Fortune cookies inform flexible formwork in students’ design

Architectural concepts for a gallery and product showroom for [Alessi] (http://en.wikipedia.org/wiki/Alessi_%28company%29) , the world-renowned Italian kitchenware company, developed by two Texas A&M University environmental design students, are featured on [suckerPUNCH] (http://www.suckerpunchdaily.com/2010/06/21/matters-of-sensation-2/) , a popular and important Internet design forum.

Shown in sketches and architectural renderings, the designs by students Adrian Cortez and Alex Holtzer provide “an interesting argument for sensibility and surface,” said suckerPUNCH critic Gabriel Esquivel, an assistant professor of architecture at Texas A&M.

He characterizes the work, titled “matters of sensation,” as “a modern interpretation of [rustication] (http://en.wikipedia.org/wiki/Rustication_%28architecture%29) ,” a masonry technique that provides a rich and bold surface for exterior walls by cutting back the edges of stones to a plane surface while leaving the central portion of the face either rough or markedly projecting.

The individual, fortune cookie-shaped modules that combine to form the building’s exterior emphasize a performative skin that animates the structure “through deformation, dematerialization and aperture,” said Esquivel. Whereas the interior, he said, through its direct relationship with the skin, argues affect and sensation.

The gallery design, its creators said, was influenced by Greg Lynn’s innovative “ [Blobwall] (http://www.glform.com/blobwall.html) ,” which redefined the brick — architecture’s most basic building unit — into a lightweight object made of colorful plastic and reinterpreted into modular elements.

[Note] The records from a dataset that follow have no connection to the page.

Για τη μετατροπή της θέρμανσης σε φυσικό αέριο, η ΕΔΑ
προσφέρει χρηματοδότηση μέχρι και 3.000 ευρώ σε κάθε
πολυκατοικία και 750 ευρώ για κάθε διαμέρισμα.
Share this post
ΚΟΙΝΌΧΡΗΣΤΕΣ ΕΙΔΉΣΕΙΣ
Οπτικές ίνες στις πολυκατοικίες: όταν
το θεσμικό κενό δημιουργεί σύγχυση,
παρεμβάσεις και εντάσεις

Other influences, they said, included the work of [Miguel Fisac] (http://storiesofhouses.blogspot.com/2006/05/house-in-la-moraleja-madrid-by-miguel.html) , one of the first architects to use a flexible formwork in an architectural application, and, as evidenced by the modular components that form the structure’s conglomerate skin, fortune cookies, a staple at Chinese food restaurants.